Befriending the particularly aggressive border collie that used to live next door to Ingrid.
Agreeing to take a ride in a helicopter flown by a guy seemingly keen to impress Josh’s mum, who might or might not have actually been qualified to pilot the thing.
I frown. ‘I’m not sure Josh thinks it’s that much of a risk, though. Or maybe that’s what he’s telling himself, anyway. He reckons everyone’s going to be taking them soon.’
Polly looks alarmed. In the lamplight, her high cheekbones are gilded gold. ‘But who knows what could be in them?’
I’m so close to saying, I do trust Wilf, in a way, and only just stop myself.
‘Would either of you take it?’ I say instead. ‘Joking aside.’

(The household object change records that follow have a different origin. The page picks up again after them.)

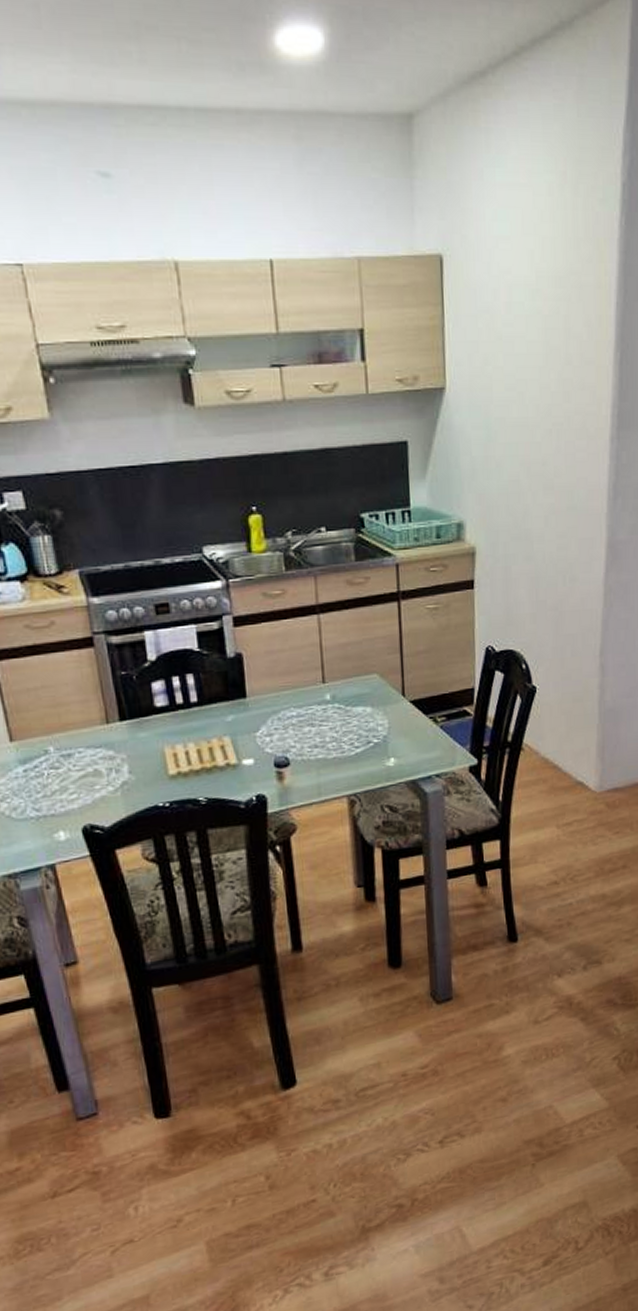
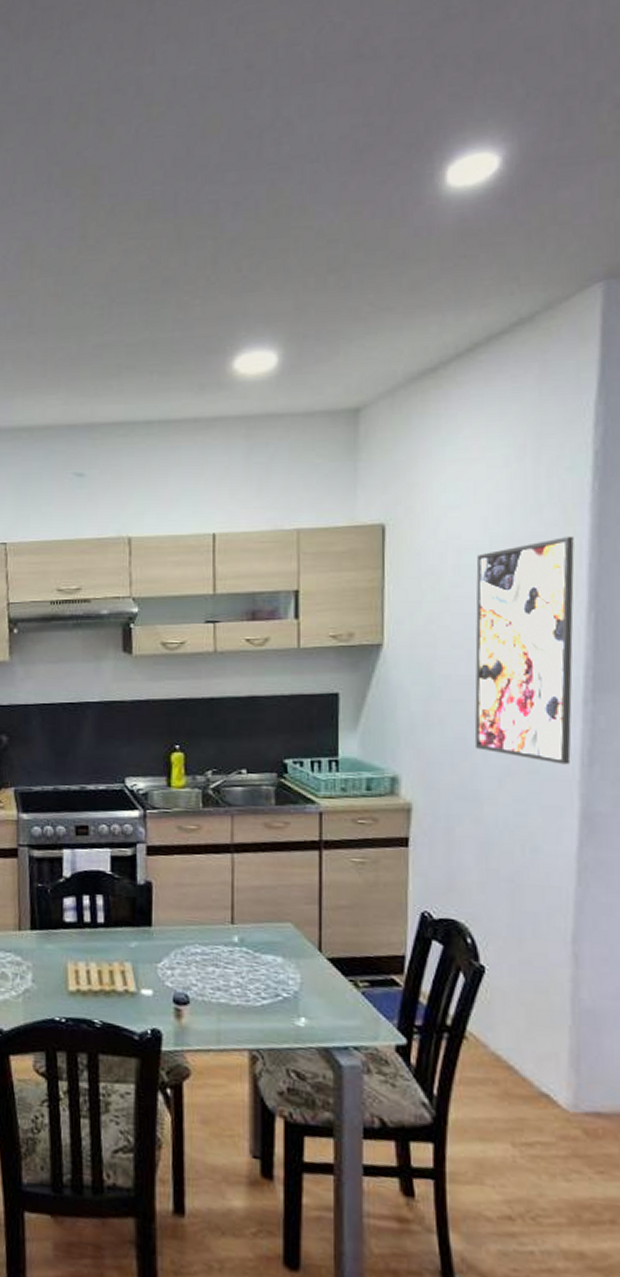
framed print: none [525,273,605,500] -> present [474,536,575,765]

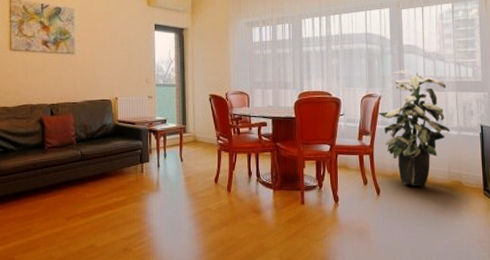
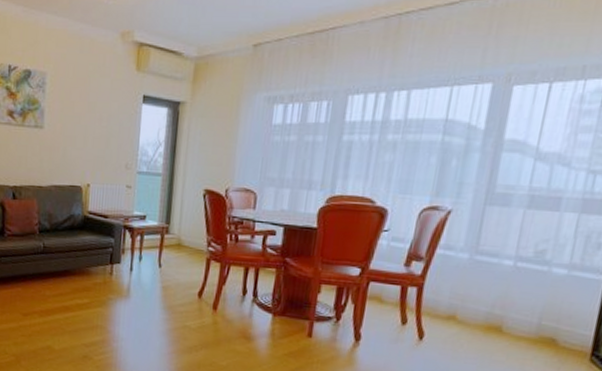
indoor plant: present [378,70,451,187] -> none [441,175,564,339]

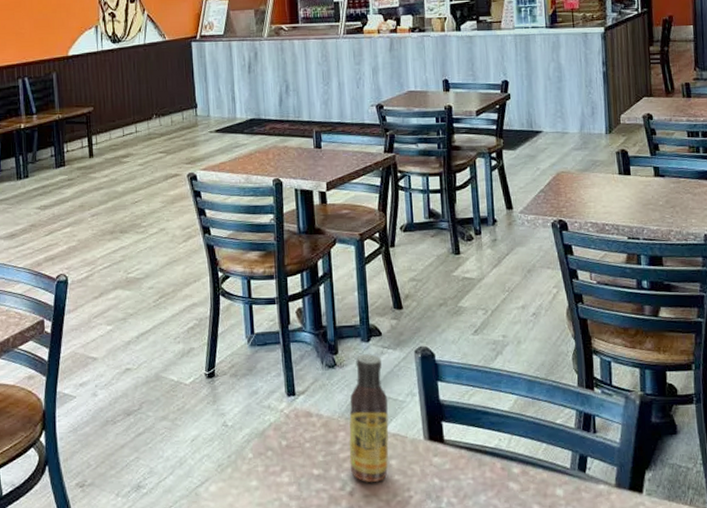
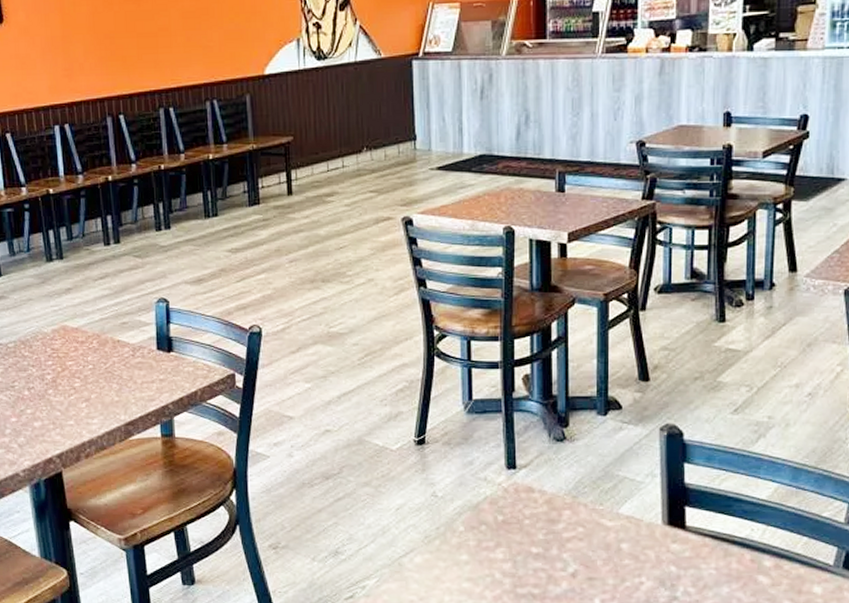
sauce bottle: present [349,354,389,483] -> none [574,429,623,566]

‘Nah,’ Ingrid says, after less than a moment’s consideration. ‘I’m quite looking forward to getting old. Can’t wait to be able to get away with some of the shit my nan does. The woman is outrageous.’
I smile, despite myself. The latest story to come out of the nursing home was that Nana Watson had recently feigned what amounted to a full psychotic break just to liven up an otherwise boring Tuesday.
‘Poll?’ I say, turning to my oldest friend.
‘A tablet to preserve me like this? Christ, no,’ she says, almost apologetically. ‘Might have when I was eighteen, though.’
Ingrid reaches out and takes my hand, which she doesn’t do very often, not being predisposed to tactility. I try not to look at the skull ring on her middle finger, the rubies for eyes seemingly trying to find mine.
‘The only thing you both need to do now is hang tight,’ she says. ‘In a year’s time we’ll be sitting here saying how relieved we are that all this is behind us. Trust me. It’s going to be okay.’